▶ [Records contained in a dataset]
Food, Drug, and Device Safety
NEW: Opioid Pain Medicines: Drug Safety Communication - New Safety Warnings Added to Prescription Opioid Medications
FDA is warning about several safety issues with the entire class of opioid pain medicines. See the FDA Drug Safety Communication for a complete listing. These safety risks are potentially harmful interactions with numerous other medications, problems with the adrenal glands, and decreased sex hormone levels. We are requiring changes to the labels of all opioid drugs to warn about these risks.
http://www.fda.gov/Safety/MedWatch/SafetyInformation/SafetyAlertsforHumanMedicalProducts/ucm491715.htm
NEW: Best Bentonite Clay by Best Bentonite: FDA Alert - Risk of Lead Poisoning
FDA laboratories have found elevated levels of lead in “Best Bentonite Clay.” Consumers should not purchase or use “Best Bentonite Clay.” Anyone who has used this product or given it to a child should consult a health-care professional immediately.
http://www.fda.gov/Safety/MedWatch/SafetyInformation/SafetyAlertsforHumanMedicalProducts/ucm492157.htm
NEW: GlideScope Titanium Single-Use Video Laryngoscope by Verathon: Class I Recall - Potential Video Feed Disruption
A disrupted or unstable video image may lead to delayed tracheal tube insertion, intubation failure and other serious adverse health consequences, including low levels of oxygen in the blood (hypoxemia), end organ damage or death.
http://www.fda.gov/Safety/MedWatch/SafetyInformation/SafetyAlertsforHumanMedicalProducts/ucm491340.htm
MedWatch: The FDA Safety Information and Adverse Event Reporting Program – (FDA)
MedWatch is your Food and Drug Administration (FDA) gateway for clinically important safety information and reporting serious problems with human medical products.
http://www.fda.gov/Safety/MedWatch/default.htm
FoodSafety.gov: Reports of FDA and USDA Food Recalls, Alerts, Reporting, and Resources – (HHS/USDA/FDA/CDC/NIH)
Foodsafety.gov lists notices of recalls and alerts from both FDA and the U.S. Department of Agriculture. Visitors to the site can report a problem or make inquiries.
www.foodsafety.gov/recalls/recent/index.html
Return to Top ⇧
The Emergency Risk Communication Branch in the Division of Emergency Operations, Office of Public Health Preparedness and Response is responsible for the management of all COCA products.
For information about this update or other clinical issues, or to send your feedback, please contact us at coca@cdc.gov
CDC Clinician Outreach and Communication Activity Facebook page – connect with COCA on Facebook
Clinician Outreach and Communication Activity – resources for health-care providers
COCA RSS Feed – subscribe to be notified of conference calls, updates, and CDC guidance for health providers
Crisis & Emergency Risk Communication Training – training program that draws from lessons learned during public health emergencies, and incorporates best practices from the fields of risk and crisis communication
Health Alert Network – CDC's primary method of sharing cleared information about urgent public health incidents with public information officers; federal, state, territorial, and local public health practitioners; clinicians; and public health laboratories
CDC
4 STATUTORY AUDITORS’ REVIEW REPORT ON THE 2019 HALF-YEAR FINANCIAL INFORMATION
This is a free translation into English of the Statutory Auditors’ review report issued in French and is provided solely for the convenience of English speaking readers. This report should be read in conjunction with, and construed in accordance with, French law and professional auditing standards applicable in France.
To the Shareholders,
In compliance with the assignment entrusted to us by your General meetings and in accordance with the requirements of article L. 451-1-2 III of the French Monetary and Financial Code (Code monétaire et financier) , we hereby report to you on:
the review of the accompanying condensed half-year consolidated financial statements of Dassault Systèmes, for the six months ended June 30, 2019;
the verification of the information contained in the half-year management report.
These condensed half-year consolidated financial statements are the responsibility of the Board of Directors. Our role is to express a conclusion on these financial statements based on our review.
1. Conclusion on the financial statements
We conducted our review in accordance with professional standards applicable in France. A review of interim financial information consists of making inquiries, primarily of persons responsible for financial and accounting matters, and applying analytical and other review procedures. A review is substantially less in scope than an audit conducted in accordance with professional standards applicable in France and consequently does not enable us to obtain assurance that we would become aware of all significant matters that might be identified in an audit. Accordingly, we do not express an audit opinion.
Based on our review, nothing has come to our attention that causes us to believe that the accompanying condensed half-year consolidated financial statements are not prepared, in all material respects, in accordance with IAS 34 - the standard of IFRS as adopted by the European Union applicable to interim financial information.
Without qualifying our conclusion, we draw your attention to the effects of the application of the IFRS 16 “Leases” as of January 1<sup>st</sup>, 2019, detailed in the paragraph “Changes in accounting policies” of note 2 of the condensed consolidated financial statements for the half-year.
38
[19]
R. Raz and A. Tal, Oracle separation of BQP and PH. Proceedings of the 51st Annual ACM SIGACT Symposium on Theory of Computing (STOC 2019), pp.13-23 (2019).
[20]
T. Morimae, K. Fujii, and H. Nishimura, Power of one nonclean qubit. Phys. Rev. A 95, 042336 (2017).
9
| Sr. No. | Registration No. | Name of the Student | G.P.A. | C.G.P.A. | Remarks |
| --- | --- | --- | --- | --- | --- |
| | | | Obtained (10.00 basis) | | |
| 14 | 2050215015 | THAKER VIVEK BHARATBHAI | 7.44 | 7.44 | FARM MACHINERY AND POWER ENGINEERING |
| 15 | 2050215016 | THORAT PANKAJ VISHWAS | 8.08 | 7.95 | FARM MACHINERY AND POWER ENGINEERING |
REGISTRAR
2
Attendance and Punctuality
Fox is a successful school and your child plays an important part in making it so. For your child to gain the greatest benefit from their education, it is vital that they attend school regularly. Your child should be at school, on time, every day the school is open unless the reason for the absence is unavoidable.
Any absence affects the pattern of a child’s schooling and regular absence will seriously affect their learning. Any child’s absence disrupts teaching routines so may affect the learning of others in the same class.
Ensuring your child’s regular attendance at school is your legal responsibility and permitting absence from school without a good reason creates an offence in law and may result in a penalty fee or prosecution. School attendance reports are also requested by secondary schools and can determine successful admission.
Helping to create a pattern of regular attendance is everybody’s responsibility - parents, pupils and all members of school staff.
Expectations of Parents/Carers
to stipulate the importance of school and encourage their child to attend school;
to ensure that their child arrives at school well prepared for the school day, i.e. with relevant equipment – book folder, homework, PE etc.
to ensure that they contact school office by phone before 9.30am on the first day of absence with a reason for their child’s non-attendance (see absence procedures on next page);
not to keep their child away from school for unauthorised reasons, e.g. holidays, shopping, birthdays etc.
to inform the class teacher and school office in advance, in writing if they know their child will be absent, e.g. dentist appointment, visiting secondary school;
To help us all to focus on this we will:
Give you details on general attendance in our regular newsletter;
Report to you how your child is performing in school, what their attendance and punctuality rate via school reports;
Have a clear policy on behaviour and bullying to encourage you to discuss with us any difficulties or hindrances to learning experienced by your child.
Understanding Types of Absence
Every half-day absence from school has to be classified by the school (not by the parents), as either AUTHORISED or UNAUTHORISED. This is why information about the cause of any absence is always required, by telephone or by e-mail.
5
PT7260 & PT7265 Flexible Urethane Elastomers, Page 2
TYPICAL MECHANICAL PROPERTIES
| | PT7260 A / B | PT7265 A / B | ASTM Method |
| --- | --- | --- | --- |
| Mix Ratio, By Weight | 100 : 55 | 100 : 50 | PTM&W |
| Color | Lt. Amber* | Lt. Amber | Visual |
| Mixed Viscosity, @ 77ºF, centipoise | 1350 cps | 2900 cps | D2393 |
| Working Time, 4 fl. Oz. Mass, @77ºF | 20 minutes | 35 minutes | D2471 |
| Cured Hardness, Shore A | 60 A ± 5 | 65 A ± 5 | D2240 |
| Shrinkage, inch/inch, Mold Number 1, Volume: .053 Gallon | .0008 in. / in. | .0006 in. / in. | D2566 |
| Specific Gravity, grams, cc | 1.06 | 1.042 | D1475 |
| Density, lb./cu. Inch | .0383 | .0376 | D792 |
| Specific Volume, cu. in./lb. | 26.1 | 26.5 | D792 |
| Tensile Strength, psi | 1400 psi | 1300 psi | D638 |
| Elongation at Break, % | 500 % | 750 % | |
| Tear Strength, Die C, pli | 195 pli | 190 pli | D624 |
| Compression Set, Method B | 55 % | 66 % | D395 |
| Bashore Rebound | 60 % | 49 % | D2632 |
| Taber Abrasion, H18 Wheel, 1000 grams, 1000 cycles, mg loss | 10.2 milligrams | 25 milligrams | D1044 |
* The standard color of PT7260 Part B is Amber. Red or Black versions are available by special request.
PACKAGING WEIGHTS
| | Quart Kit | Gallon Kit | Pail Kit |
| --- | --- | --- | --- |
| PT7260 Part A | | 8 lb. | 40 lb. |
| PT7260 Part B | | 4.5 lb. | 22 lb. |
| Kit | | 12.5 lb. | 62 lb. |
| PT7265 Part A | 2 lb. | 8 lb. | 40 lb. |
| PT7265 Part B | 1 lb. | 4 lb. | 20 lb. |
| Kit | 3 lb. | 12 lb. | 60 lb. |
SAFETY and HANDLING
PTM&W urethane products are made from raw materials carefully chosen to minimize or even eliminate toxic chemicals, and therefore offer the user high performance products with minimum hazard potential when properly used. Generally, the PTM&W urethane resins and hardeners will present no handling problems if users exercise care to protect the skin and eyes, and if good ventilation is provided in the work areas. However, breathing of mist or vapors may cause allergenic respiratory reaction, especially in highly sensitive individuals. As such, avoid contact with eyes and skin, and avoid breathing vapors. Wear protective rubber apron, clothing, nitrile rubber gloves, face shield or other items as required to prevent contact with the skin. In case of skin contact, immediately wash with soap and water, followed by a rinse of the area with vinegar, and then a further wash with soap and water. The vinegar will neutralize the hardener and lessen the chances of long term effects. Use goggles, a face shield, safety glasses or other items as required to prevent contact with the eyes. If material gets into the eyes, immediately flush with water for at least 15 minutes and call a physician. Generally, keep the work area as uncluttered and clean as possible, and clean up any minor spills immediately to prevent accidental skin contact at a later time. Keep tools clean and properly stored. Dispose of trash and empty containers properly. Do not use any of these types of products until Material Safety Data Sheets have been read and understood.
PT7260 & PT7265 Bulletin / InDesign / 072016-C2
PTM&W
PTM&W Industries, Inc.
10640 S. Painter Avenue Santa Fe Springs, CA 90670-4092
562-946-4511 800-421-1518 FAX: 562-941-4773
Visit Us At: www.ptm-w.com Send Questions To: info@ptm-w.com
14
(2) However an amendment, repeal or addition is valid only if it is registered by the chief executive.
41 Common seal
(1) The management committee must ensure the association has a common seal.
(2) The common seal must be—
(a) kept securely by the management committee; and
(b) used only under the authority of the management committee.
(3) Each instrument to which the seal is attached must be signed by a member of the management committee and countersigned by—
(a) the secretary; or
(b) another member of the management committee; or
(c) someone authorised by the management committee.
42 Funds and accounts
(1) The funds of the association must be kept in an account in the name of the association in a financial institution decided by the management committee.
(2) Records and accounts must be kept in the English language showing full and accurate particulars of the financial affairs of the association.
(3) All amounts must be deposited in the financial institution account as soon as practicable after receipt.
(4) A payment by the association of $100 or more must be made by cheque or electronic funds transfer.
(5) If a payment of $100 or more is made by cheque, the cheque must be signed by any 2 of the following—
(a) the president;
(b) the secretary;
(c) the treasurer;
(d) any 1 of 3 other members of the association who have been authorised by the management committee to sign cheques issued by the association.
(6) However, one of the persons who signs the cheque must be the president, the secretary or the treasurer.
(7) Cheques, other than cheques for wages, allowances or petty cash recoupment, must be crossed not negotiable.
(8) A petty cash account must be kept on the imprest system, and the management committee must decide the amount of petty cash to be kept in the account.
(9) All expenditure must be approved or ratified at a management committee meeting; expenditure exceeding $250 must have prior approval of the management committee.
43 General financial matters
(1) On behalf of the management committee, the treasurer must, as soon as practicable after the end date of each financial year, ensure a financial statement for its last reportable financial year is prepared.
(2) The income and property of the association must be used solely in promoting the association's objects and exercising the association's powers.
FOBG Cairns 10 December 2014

▶ [Work instruction] Set the lines down exactly, from the first line of the records to the line where "FDA is warning" appears, with both ends kept.

▶ [Answer space]
Food, Drug, and Device Safety
NEW: Opioid Pain Medicines: Drug Safety Communication - New Safety Warnings Added to Prescription Opioid Medications
FDA is warning about several safety issues with the entire class of opioid pain medicines. See the FDA Drug Safety Communication for a complete listing. These safety risks are potentially harmful interactions with numerous other medications, problems with the adrenal glands, and decreased sex hormone levels. We are requiring changes to the labels of all opioid drugs to warn about these risks.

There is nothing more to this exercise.